Cognitive functions are usually assessed by administering a battery of neuropsychological tests. For example, verbal episodic memory can be assessed by logical memory tests for immediate and delayed recall. Working memory can be assessed by administering the digit span forward and backward tests, and processing speed and executive control can be assessed by administering the Digit Symbol Substitution Test (DSST). Several of these tests are under strong genetic control with heritability ranging from 16% to 68% (Cirulli et al., 2010), and over the past years several genome-wide association studies (GWAS) have identified common genetic variants associated with cognitive functions (Davies et al., 2015; Trampush et al., 2017). A recent GWAS of 300,486 individuals identified 148 independent genetic loci that associate with general cognitive function defined as the first principal component of multiple cognitive test scores (Davies et al., 2018).
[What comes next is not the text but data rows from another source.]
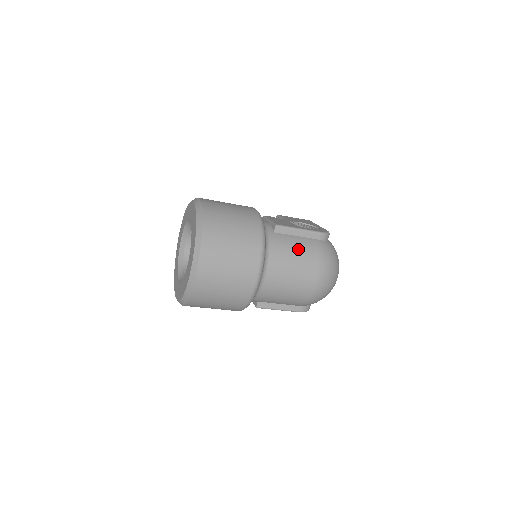
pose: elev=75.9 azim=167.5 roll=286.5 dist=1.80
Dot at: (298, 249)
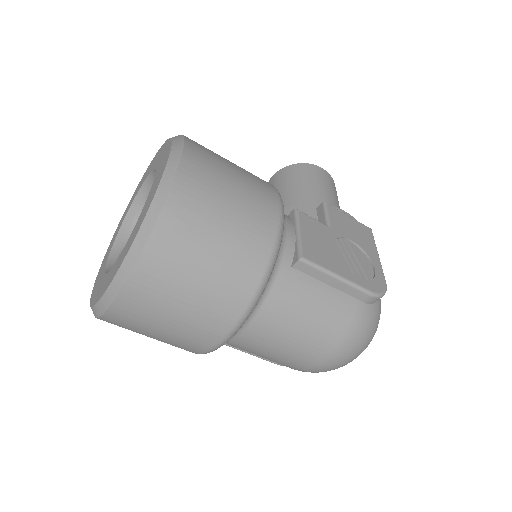
Dot at: (317, 311)
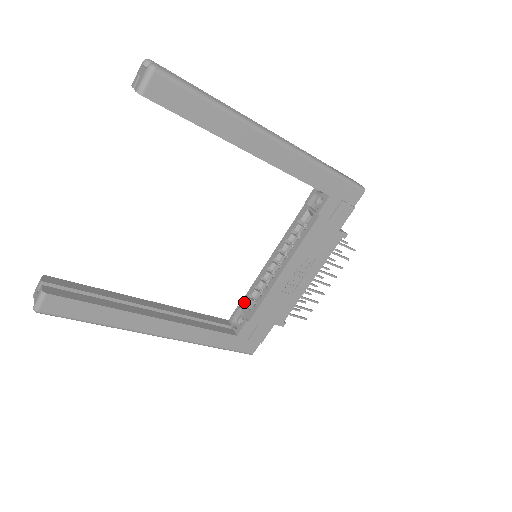
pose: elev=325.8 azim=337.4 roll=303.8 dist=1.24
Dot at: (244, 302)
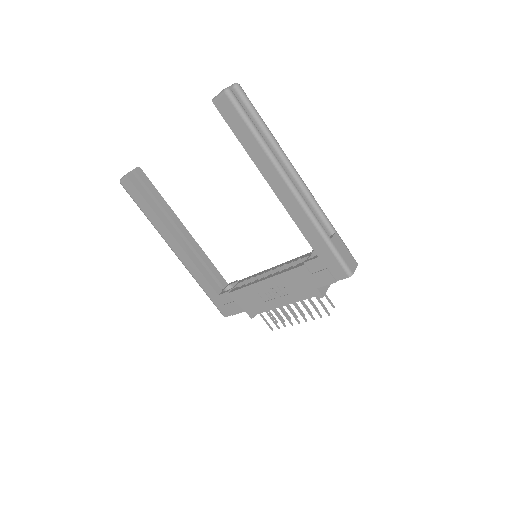
Dot at: (241, 281)
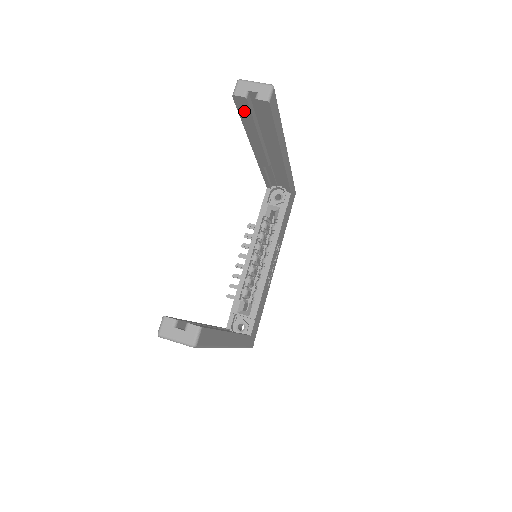
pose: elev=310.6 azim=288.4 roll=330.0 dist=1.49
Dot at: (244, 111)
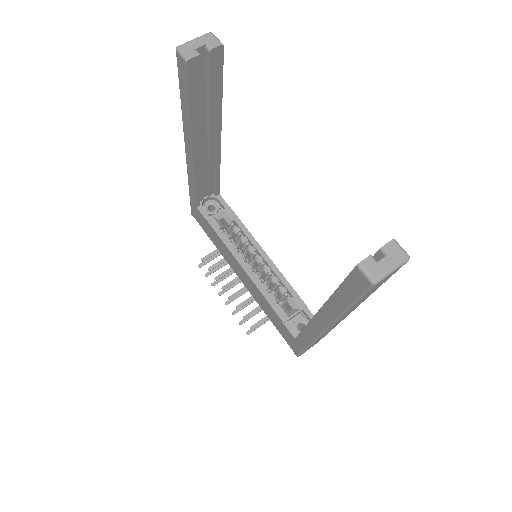
Dot at: (195, 82)
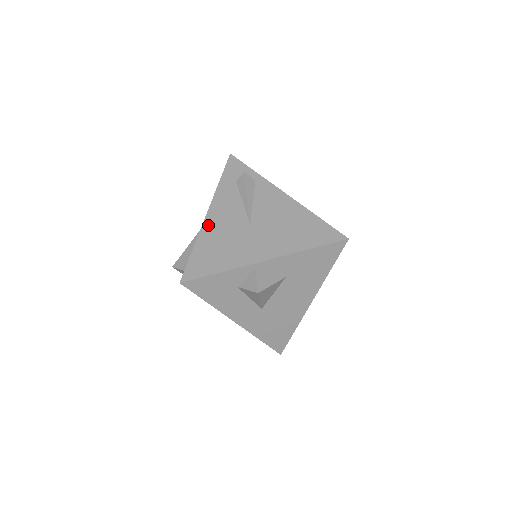
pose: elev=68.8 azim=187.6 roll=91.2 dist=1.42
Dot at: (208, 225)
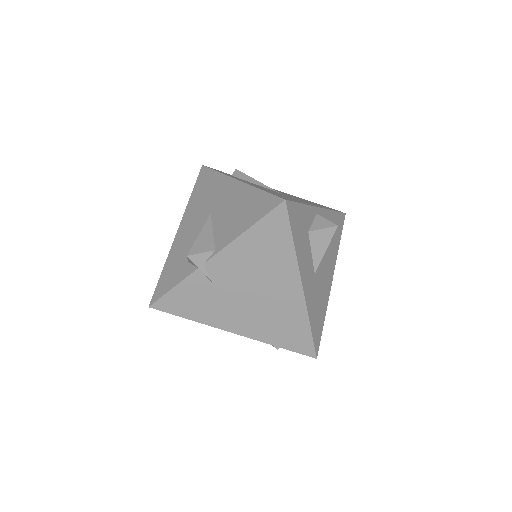
Dot at: (250, 184)
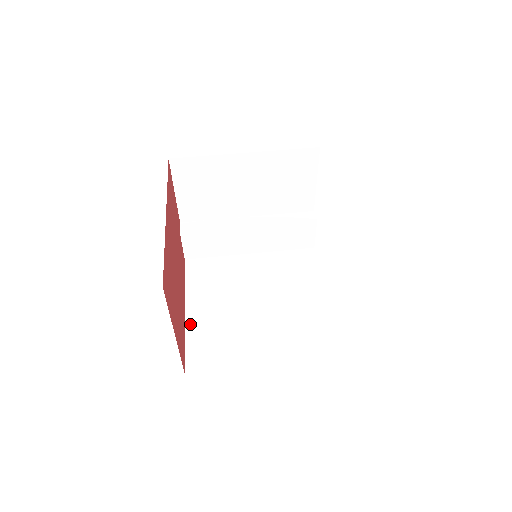
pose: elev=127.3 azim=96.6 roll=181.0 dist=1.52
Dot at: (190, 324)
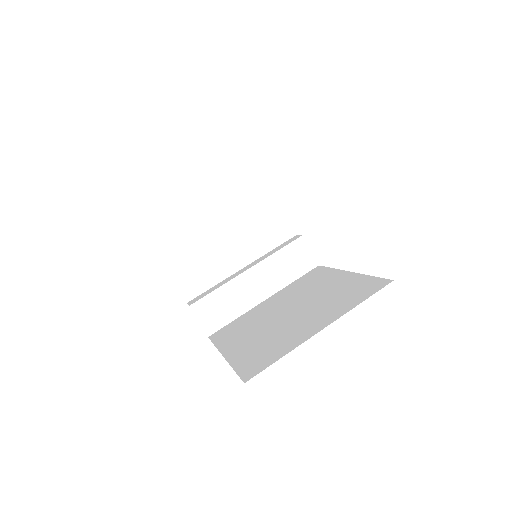
Dot at: (232, 358)
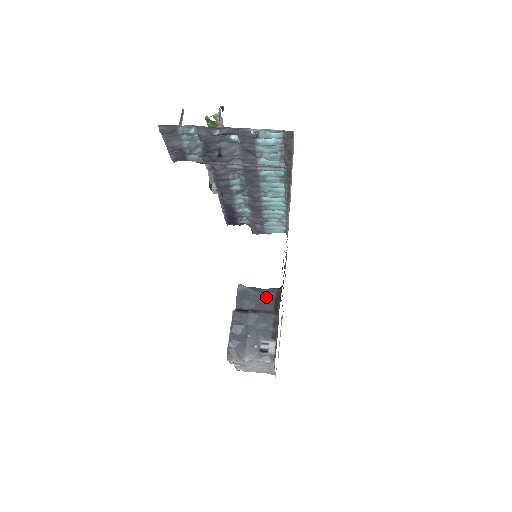
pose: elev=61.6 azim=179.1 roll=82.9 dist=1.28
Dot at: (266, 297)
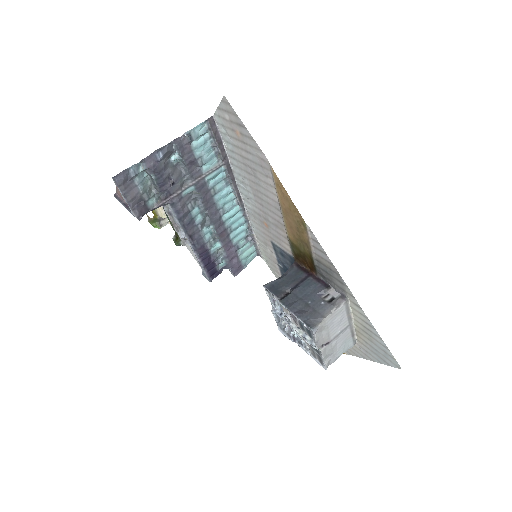
Dot at: (292, 274)
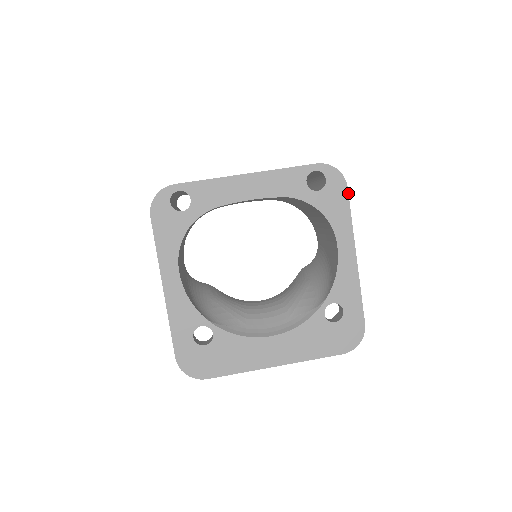
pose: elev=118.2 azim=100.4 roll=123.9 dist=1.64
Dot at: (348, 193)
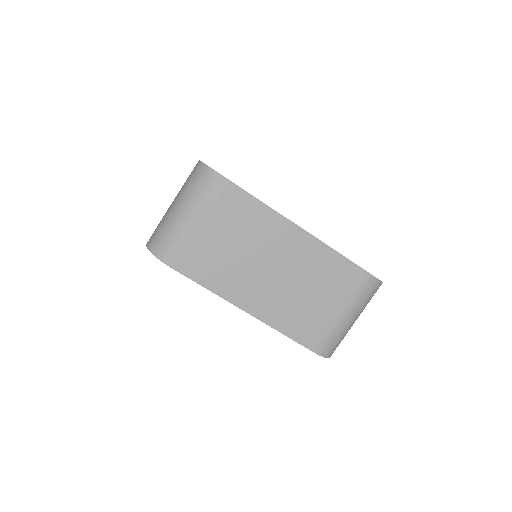
Dot at: occluded
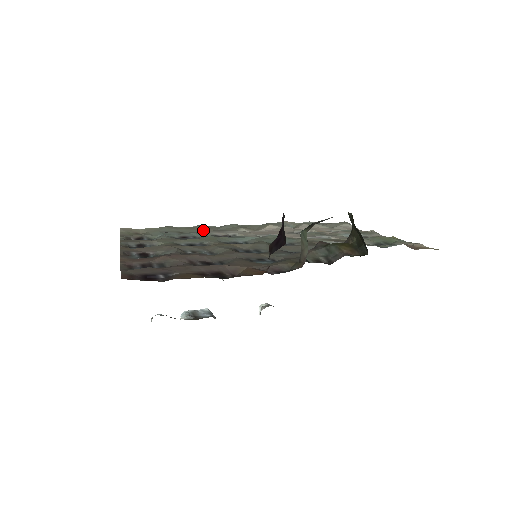
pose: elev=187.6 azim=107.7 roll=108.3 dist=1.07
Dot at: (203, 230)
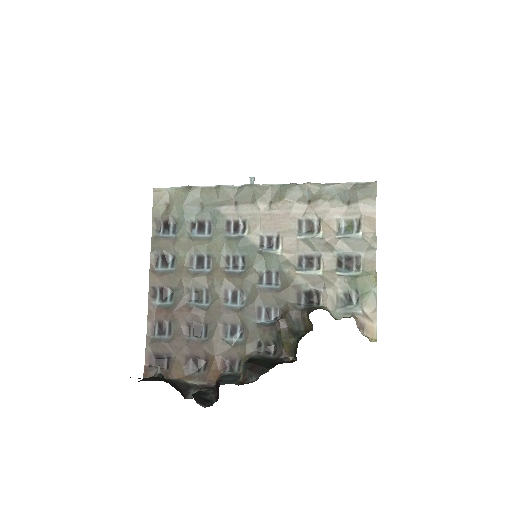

The heritability of the DSST score is strong, ranging from 0.36-0.68 (Cirulli et al., 2010) but, despite such a high heritability, previous genome-wide association studies only identified one common genetic variant, rs17518584 in the gene encoding cell adhesion molecule 2 (CADM2) on chromosome 3, associated with DSST score (Ibrahim-Verbaas et al., 2016; Luciano et al., 2011). Previous studies focused attention on the association between common genetic variants and DSST scores in the general population. Here, we leverage the unique family-based design and the enrichment for healthy agers of the Long Life Family Study (LLFS) to identify rare variants potentially associated with preservation of DSST scores with aging. The LLFS includes very old subjects (90+ years old) who maintained good DSST scores compared to individuals without familial longevity. The study administered the DSST at enrollment and approximately 8 years after and, by studying the longitudinal changes of DSST, we showed that there are individuals whose DSST scores decline slower compared to others (Sebastiani et al., 2020). In addition, we showed that the heritability of DSST at baseline and its change over time was over 40% (Wojczynski & Province, 2019). These results suggest that those extremely long lived individuals with normal cognitive function may carry protective genetic variants that make them resilient to cognitive decline as they age. We therefore conducted a genome-wide association study of DSST scores measured in subjects enrolled in the LLFS. The genetic findings were further replicated in middle-aged and elderly twins from the Danish Twin Registry.